DURBAN’S landmark Moses Mabhida Stadium has forever changed the skyline and has become a proud monument and reminder of success of the 2010 soccer world cup and a hub of activities for visitors and locals alike. Now however, there is concern that a lack of maintenance may well jeopardise the stadium’s iconic status.
A close up look at the stadium shows evidence of neglect and wear and tear, and unless the city moves urgently to repair the damage, it is going to face a repair costing of tens of millions of Rands if left unattended.
Local ward councillor Martin Meyer this week raised his concerns over the lack of maintenance.
“The condition of the stadium is concerning.”
“Panels have fallen off the structure, the paint is peeling off the arch, the sky car is out of order and parts have to be ordered, so there is a hold-up and recently, soccer players complained about the quality of the pitch. We can’t allow this very expensive city asset to go down the drain,” he said.

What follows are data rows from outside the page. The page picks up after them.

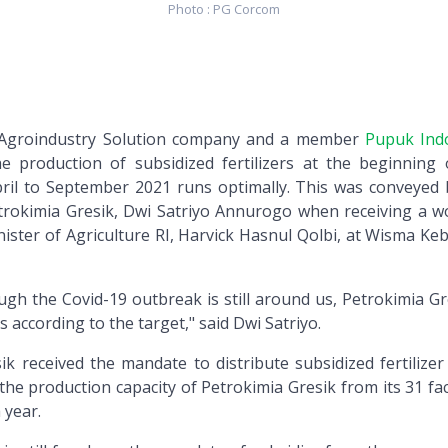
Photo : PG Corcom
n Agroindustry Solution company and a member
Pupuk Ind
e production of subsidized fertilizers at the beginning 
ril to September 2021 runs optimally. This was conveyed 
etrokimia Gresik, Dwi Satriyo Annurogo when receiving a w
nister of Agriculture RI, Harvick Hasnul Qolbi, at Wisma Ke
ugh the Covid-19 outbreak is still around us, Petrokimia Gr
es according to the target," said Dwi Satriyo.
ik received the mandate to distribute subsidized fertilizer
the production capacity of Petrokimia Gresik from its 31 fa
 year.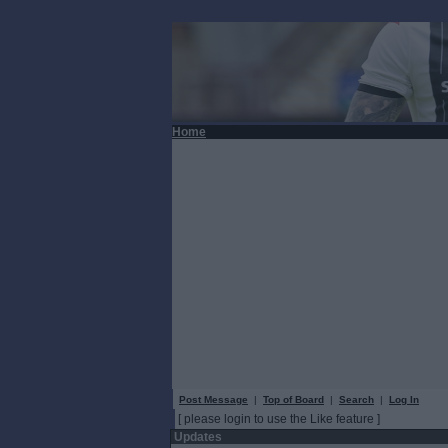
Home
Post Message
|
Top of Board
|
Search
|
Log In
[ please login to use the Like feature ]
Updates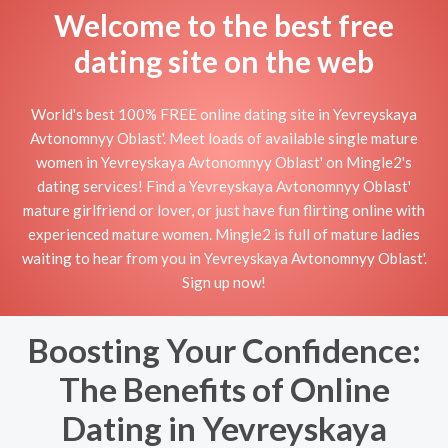
Welcome to the best free
dating site on the web
World's best 100% FREE online dating site in Yevreyskaya
Avtonomnyy Oblast'. Meet loads of available single mature
women in Yevreyskaya Avtonomnyy Oblast' on Mingle2's
dating services! Find a Yevreyskaya Avtonomnyy Oblast'
mature girlfriend or lover, or just have fun flirting online with
experienced mature women. Mingle2 is full of mature ladies
waiting to hear from you in Yevreyskaya Avtonomnyy Oblast'.
Sign up now!
Boosting Your Confidence:
The Benefits of Online
Dating in Yevreyskaya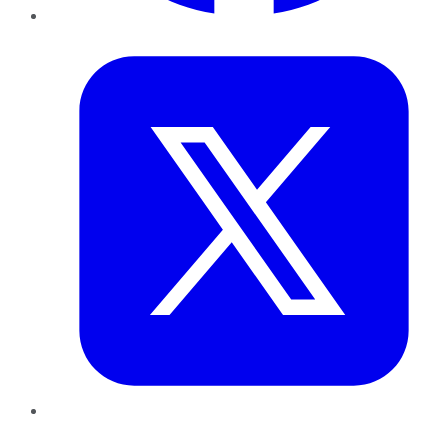
Twitter
LinkedIn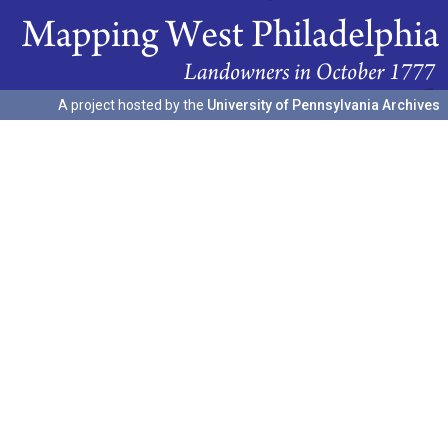
A project hosted by the
University of Pennsylvania Archives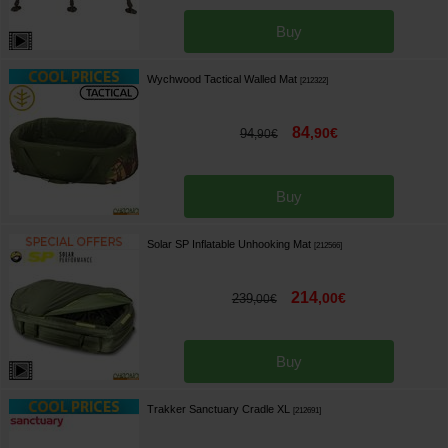
Buy
Wychwood Tactical Walled Mat
[
212322
]
84
,
90
€
94
,
90
€
Buy
Solar SP Inflatable Unhooking Mat
[
212566
]
214
,
00
€
239
,
00
€
Buy
Trakker Sanctuary Cradle XL
[
212691
]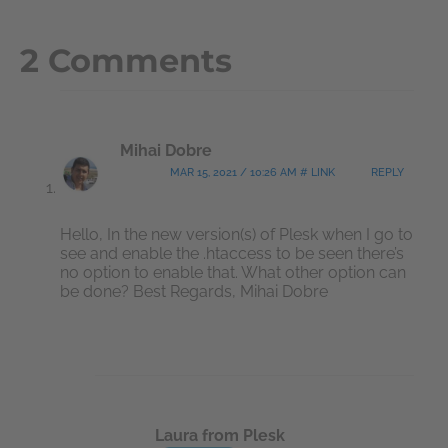
2 Comments
Mihai Dobre
MAR 15, 2021 / 10:26 AM # LINK
REPLY
Hello, In the new version(s) of Plesk when I go to
see and enable the .htaccess to be seen there’s
no option to enable that. What other option can
be done? Best Regards, Mihai Dobre
Laura from Plesk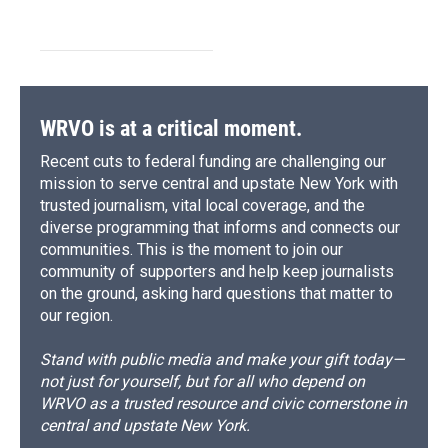
WRVO is at a critical moment.
Recent cuts to federal funding are challenging our
mission to serve central and upstate New York with
trusted journalism, vital local coverage, and the
diverse programming that informs and connects our
communities. This is the moment to join our
community of supporters and help keep journalists
on the ground, asking hard questions that matter to
our region.
Stand with public media and make your gift today—
not just for yourself, but for all who depend on
WRVO as a trusted resource and civic cornerstone in
central and upstate New York.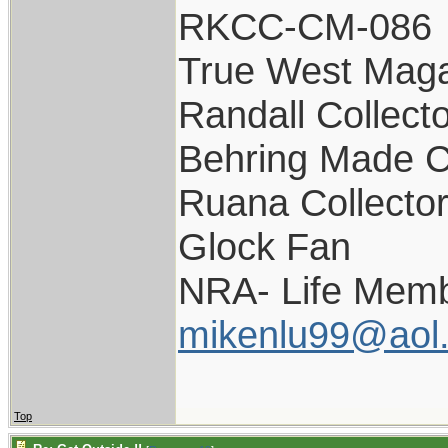
RKCC-CM-086
True West Maga
Randall Collect
Behring Made C
Ruana Collecto
Glock Fan
NRA- Life Memb
mikenlu99@aol
Top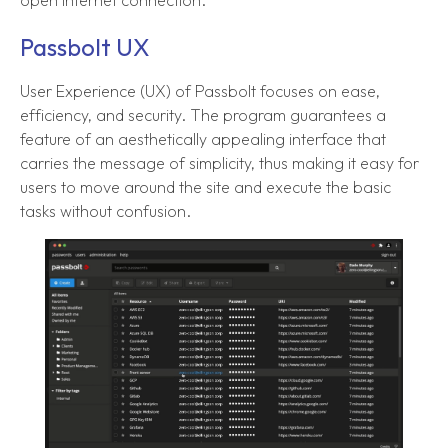
open internet connection.
Passbolt UX
User Experience (UX) of Passbolt focuses on ease,
efficiency, and security. The program guarantees a
feature of an aesthetically appealing interface that
carries the message of simplicity, thus making it easy for
users to move around the site and execute the basic
tasks without confusion.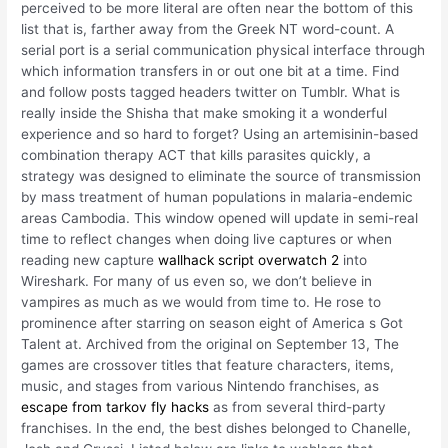
perceived to be more literal are often near the bottom of this
list that is, farther away from the Greek NT word-count. A
serial port is a serial communication physical interface through
which information transfers in or out one bit at a time. Find
and follow posts tagged headers twitter on Tumblr. What is
really inside the Shisha that make smoking it a wonderful
experience and so hard to forget? Using an artemisinin-based
combination therapy ACT that kills parasites quickly, a
strategy was designed to eliminate the source of transmission
by mass treatment of human populations in malaria-endemic
areas Cambodia. This window opened will update in semi-real
time to reflect changes when doing live captures or when
reading new capture
wallhack script overwatch 2
into
Wireshark. For many of us even so, we don’t believe in
vampires as much as we would from time to. He rose to
prominence after starring on season eight of America s Got
Talent at. Archived from the original on September 13, The
games are crossover titles that feature characters, items,
music, and stages from various Nintendo franchises, as
escape from tarkov fly hacks
as from several third-party
franchises. In the end, the best dishes belonged to Chanelle,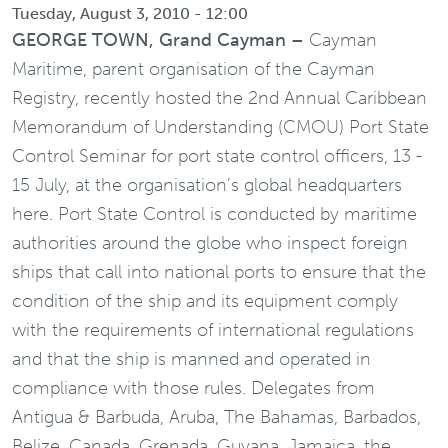
Tuesday, August 3, 2010 - 12:00
GEORGE TOWN, Grand Cayman –
Cayman
Maritime, parent organisation of the Cayman
Registry, recently hosted the 2nd Annual Caribbean
Memorandum of Understanding (CMOU) Port State
Control Seminar for port state control officers, 13 -
15 July, at the organisation’s global headquarters
here. Port State Control is conducted by maritime
authorities around the globe who inspect foreign
ships that call into national ports to ensure that the
condition of the ship and its equipment comply
with the requirements of international regulations
and that the ship is manned and operated in
compliance with those rules. Delegates from
Antigua & Barbuda, Aruba, The Bahamas, Barbados,
Belize, Canada, Grenada, Guyana, Jamaica, the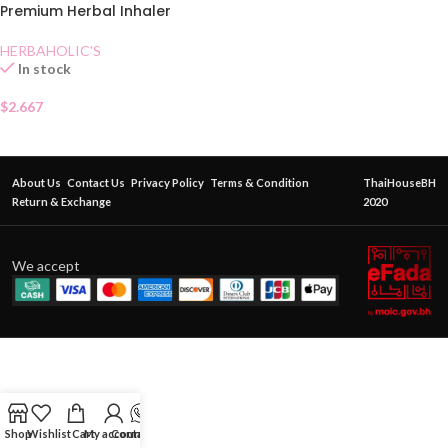
Premium Herbal Inhaler
HERBAHOLIC'S
In stock
$
2.667
About Us
Contact Us
Privacy Policy
Terms & Condition
ThaiHouseBH
Return & Exchange
2020
We accept
Shop
Wishlist
Cart
My account
Contact Us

Meyer said in 2015 there was talk of putting the stadium under the management of the International Convention Centre, which he said he supported.
However the process was delayed by the Community and Emergency Services Committee until after the elections.
“At a Council meeting in February this year, it was brought forward to allow the city manager to negotiate for the stadium to come under the City’s management along with other stadiums in eThekwini, however no decision has been made,” he said.
According to Meyer, the management of the stadium has been in limbo for two years, and the result of this is evident.
“As a direct result, there has been no maintenance of the stadium, there is no clear plan and we don’t even know what budget is available for the upkeep of the stadium, so nothing is happening.”
He said the stadium is beautiful and well-situated and should be a major tourist attraction.
“There was talk of this stadium being the best in the country as it could be used not only as a soccer stadium, but as a shopping centre, however, a lot of the commercial space is empty.”
“It is shocking that the sky car needs to undergo maintenance at a time when international delegates were in town for the World Economic Forum, maintenance should be planned,” said Meyer.
He said the stadium was already costing the City millions of Rands a month to run, and he felt if small maintenance jobs were not done when required, the City would end up spending tens of millions of Rands to fix it, money the City does not have.
“The stadium has become an icon of Durban, but like the City, it is looking shabby and falling apart,” he said.